A 15 años del inicio del BDS: Una potente arma en contra de la Ocupación

Boicot, Desinversión y Sanciones a Israel (BDS) es un movimiento de liderazgo palestino por la libertad, la justicia y la igualdad. El BDS sostiene el principio elemental de que las y los palestinos tienen los mismos derechos que el resto de la humanidad.

Israel está ocupando y colonizando el territorio palestino, discriminando a las y los ciudadanos palestinos de Israel y negando a los y las refugiadas palestinas el derecho de retorno a sus hogares.

Inspirado en el movimiento anti Apartheid Sudafricano, el llamado al BDS insta a actuar para presionar a Israel a que respete el Derecho Internacional.

Hoy en día el BDS es ampliamente apoyado por sindicatos, asociaciones académicas, iglesias y movimientos de base en todo el mundo.

Quince años después de su lanzamiento, el BDS está teniendo un gran impacto y cuestionando efectivamente el apoyo internacional al Apartheid y el colonialismo israelí.

En varios países se han celebrado protestas y conferencias en apoyo de la campaña. Los partidarios de la campaña de BDS comparan el movimiento con el movimiento anti Apartheid del siglo XX y ven sus acciones similares a los boicots de Sudáfrica durante su época de apartheid, comparando la situación en Israel con el apartheid.

Los críticos han acusado al movimiento de BDS de ser antisemita, acusándolo de promover la deslegitimación de Israel, y lo han comparado con el boicot nazi a los negocios judíos.

2019: Un exitoso año para la campaña de BDS en el mundo

Hubo importantes victorias del BDS en 2019 a pesar de la campaña para criminalizar al movimiento de diversos grupos, entre ellos el poderoso lobby proisraelí, que actúa con fuerza en Estados Unidos.

Los informes de investigación en 2019 desenmascararon los esfuerzos anti-BDS de Israel, exponiendo las redes de espías israelíes y la vigilancia de alta tecnología financiadas y orquestadas por el ministerio de Asuntos Estratégicos de Israel.

Éste departamento gubernamental se dedica a una “guerra” global contra el BDS e intenta ocultar su participación mediante grupos frontales que “no quieren exponer su conexión con el estado de Israel”.

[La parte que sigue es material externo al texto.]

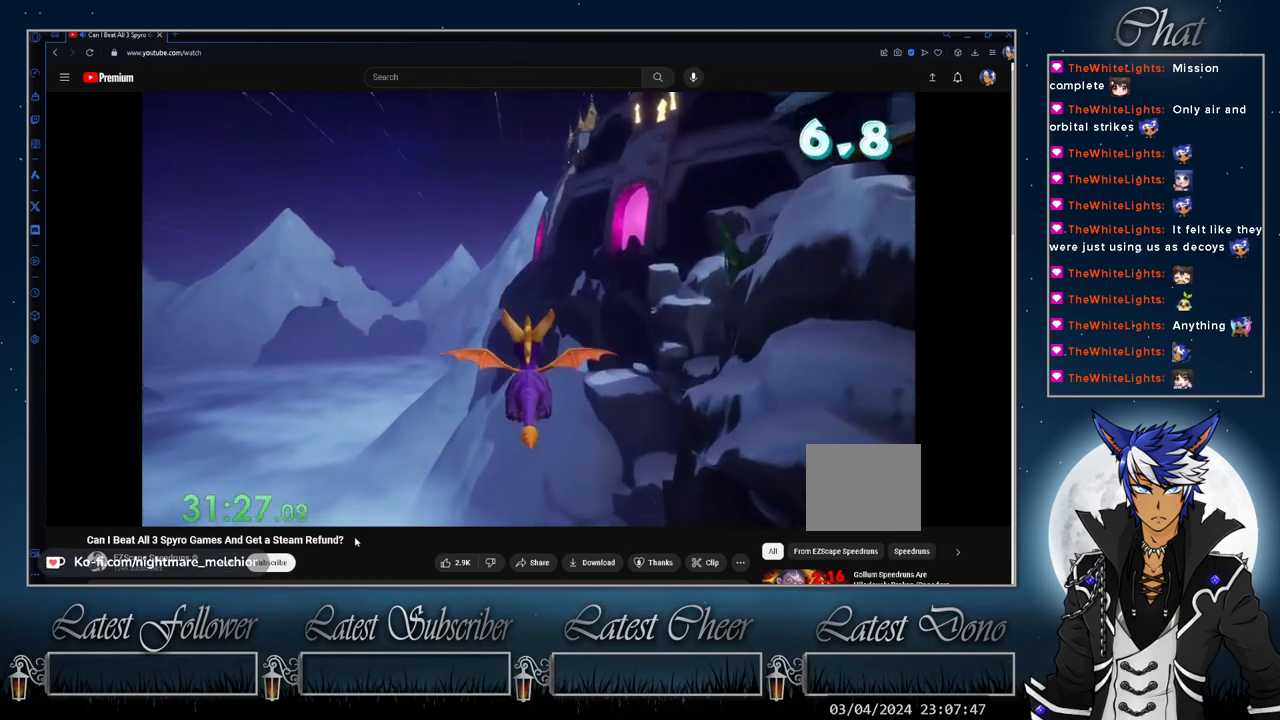
{"buttons": ["DPAD_DOWN"], "left_stick": "up", "right_stick": "center", "events": []}
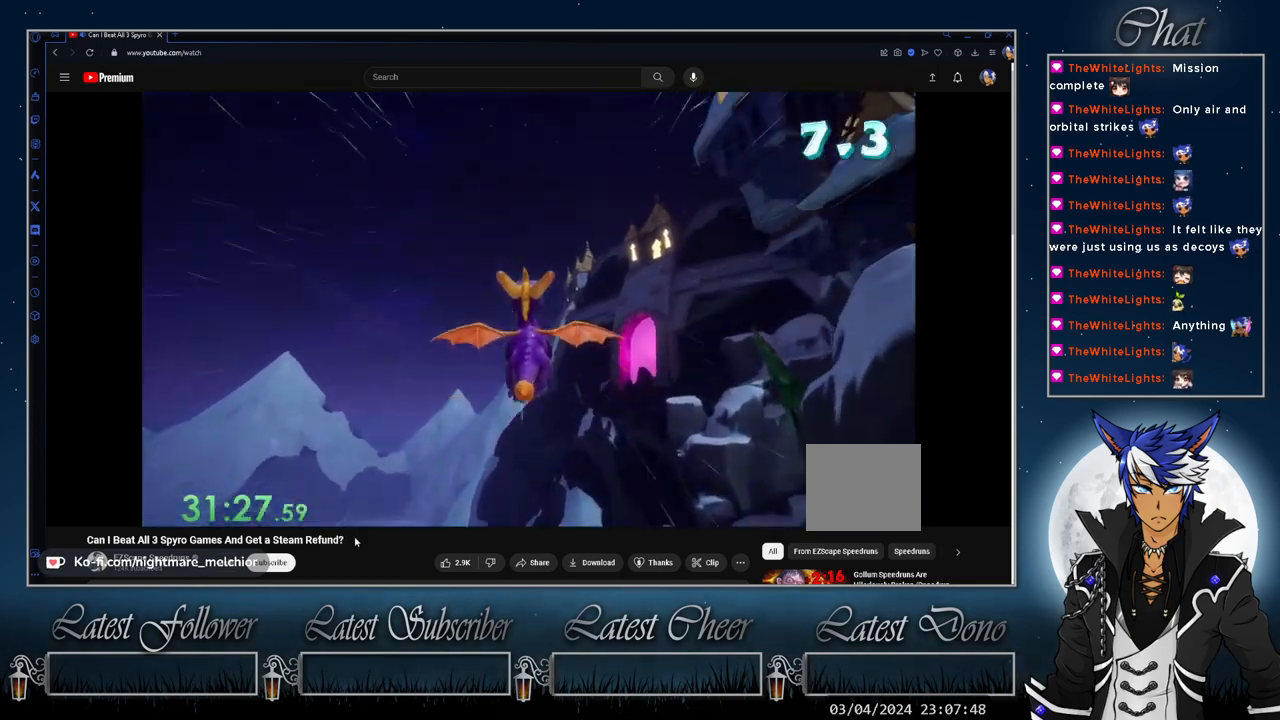
{"buttons": [], "left_stick": "up", "right_stick": "center", "events": [[500, "DPAD_DOWN", "up"]]}
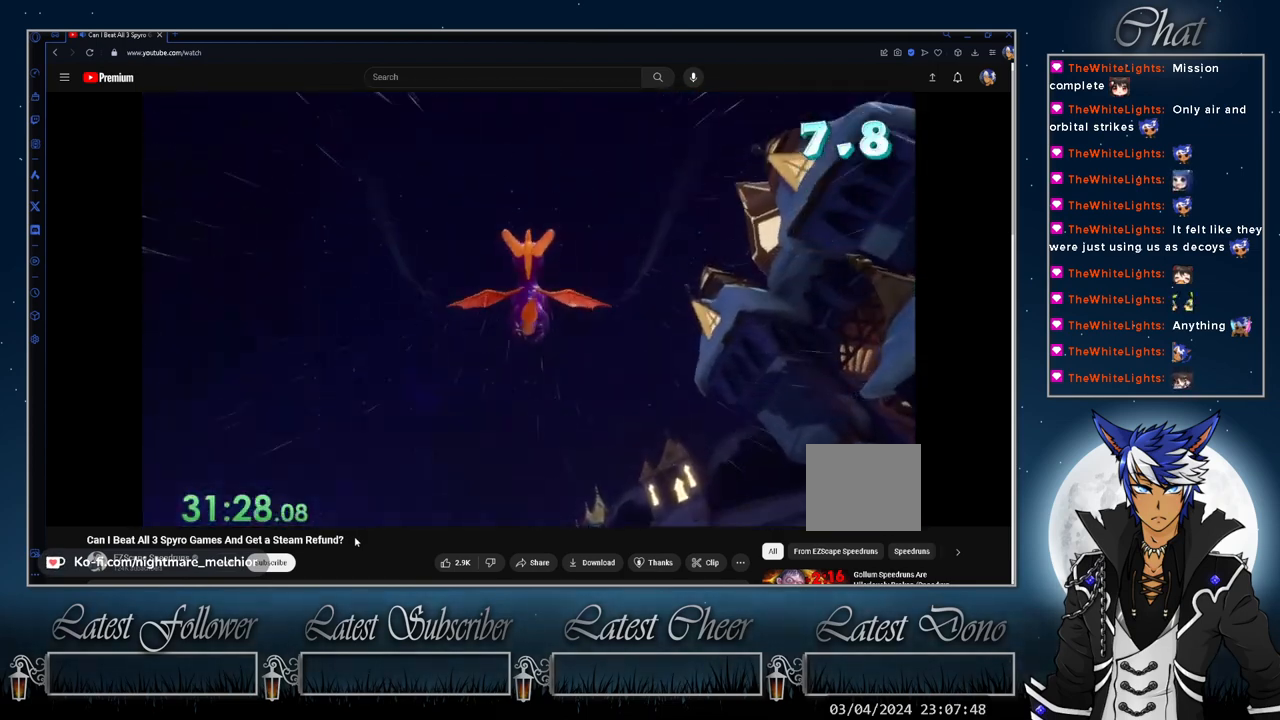
{"buttons": [], "left_stick": "up", "right_stick": "center", "events": [[400, "DPAD_RIGHT", "down"], [500, "DPAD_RIGHT", "up"]]}
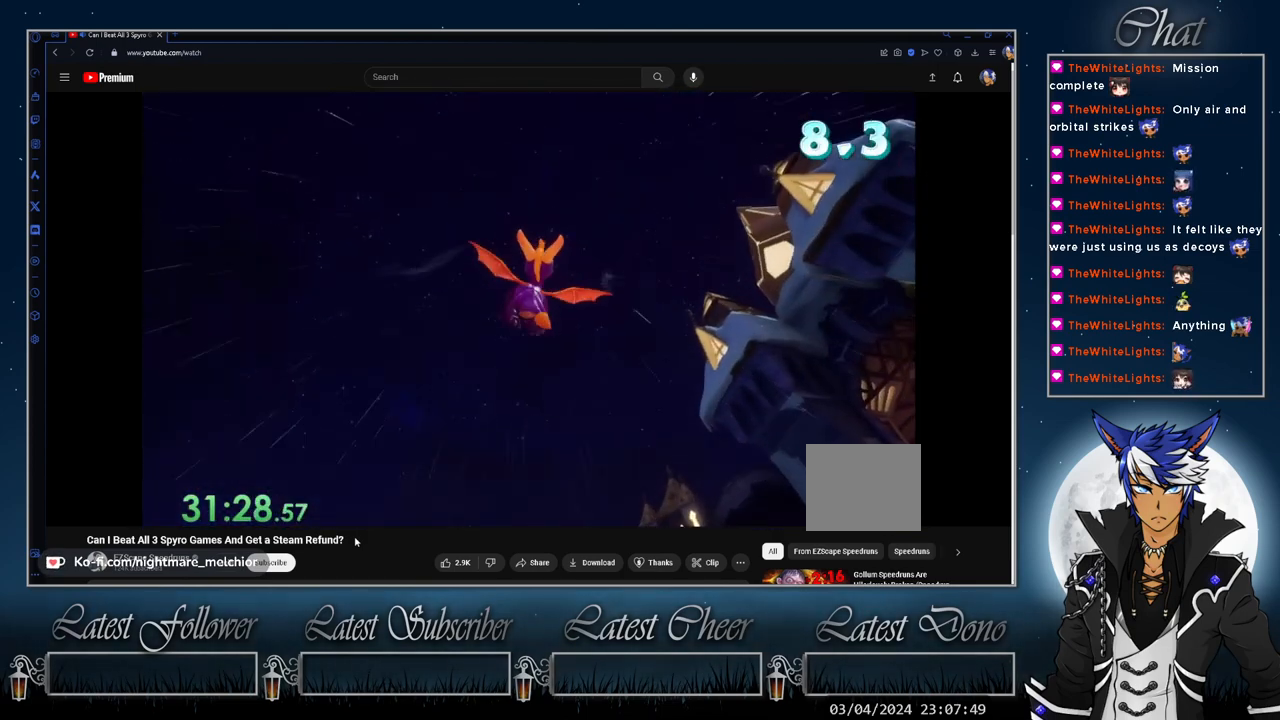
{"buttons": [], "left_stick": "up", "right_stick": "center", "events": [[400, "DPAD_RIGHT", "down"], [500, "DPAD_RIGHT", "up"]]}
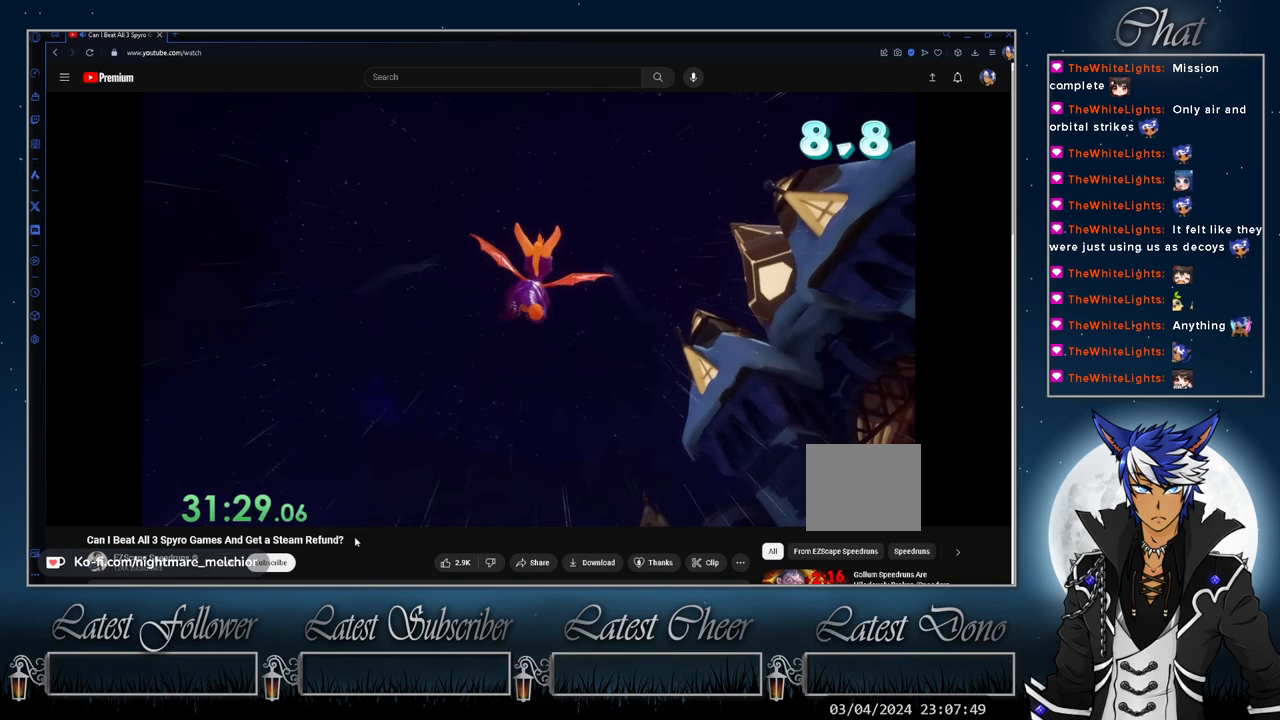
{"buttons": [], "left_stick": "up", "right_stick": "center", "events": []}
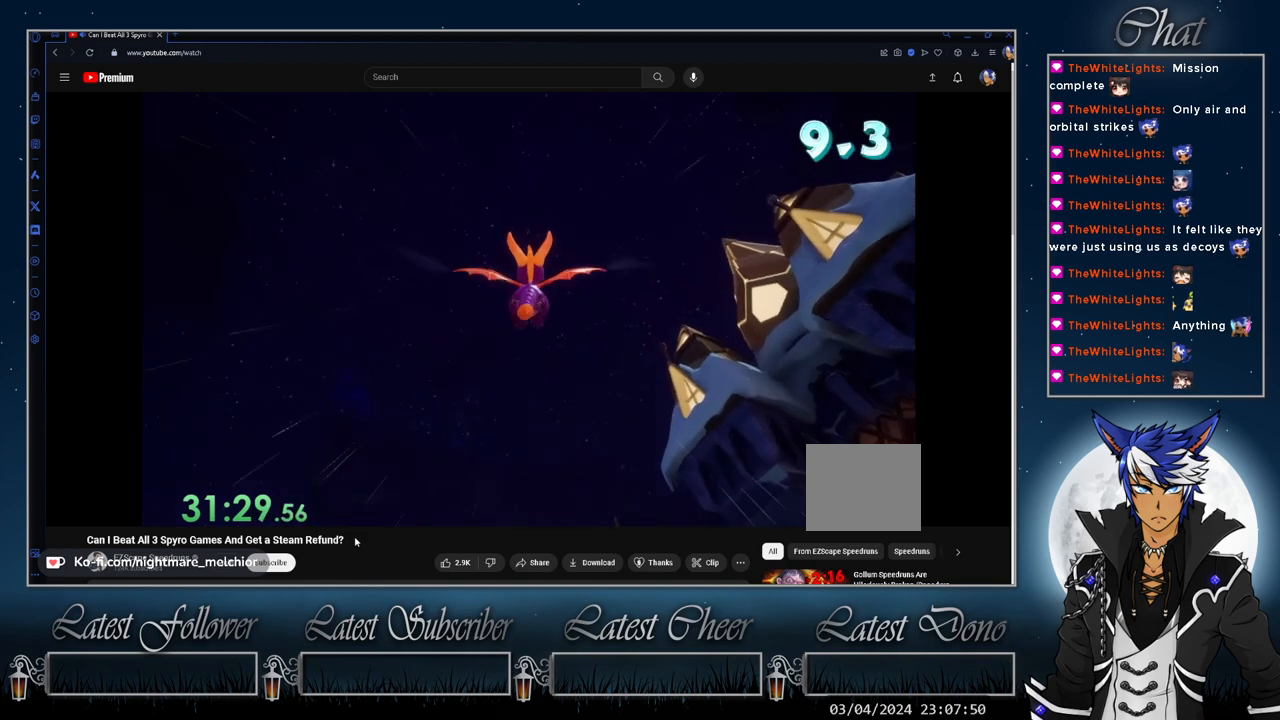
{"buttons": [], "left_stick": "up", "right_stick": "center", "events": [[333, "DPAD_RIGHT", "down"], [433, "DPAD_RIGHT", "up"]]}
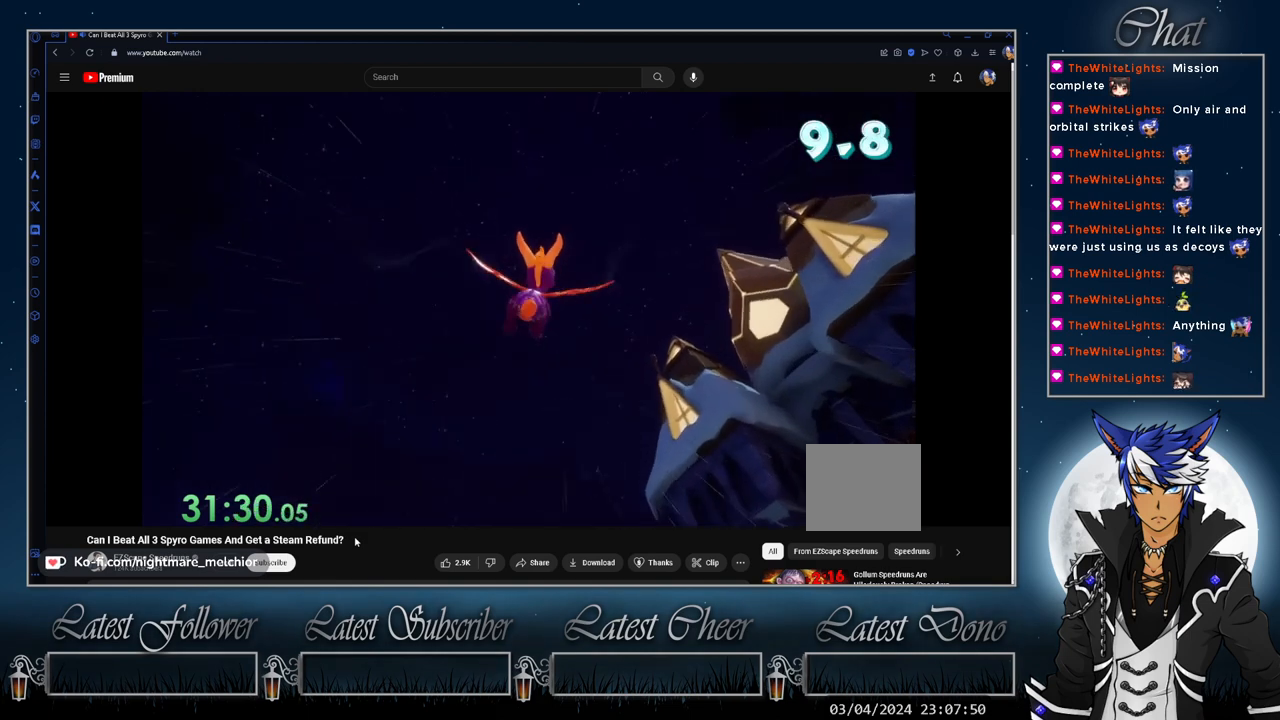
{"buttons": [], "left_stick": "up", "right_stick": "center", "events": []}
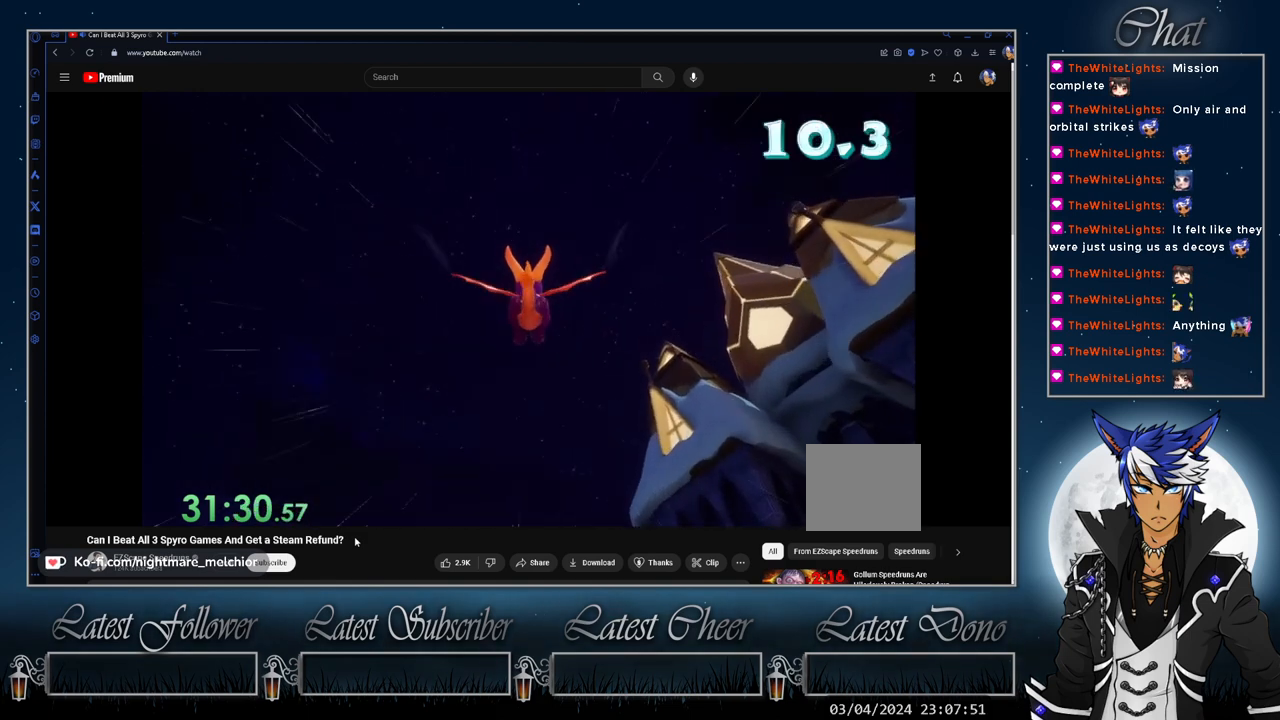
{"buttons": [], "left_stick": "up", "right_stick": "center", "events": []}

El año comenzó con ataques implacables contra Ilhan Omar, congresista estadounidense, que denunció la influencia del lobby israelí en la política estadounidense.

Omar no solo fue atacada por miembros del partido Republicano, sino también por personeros de su propio partido, el Demócrata, quienes continuaron acusándola falsamente de “antisemitismo” por criticar la relación entre Estados Unidos e Israel.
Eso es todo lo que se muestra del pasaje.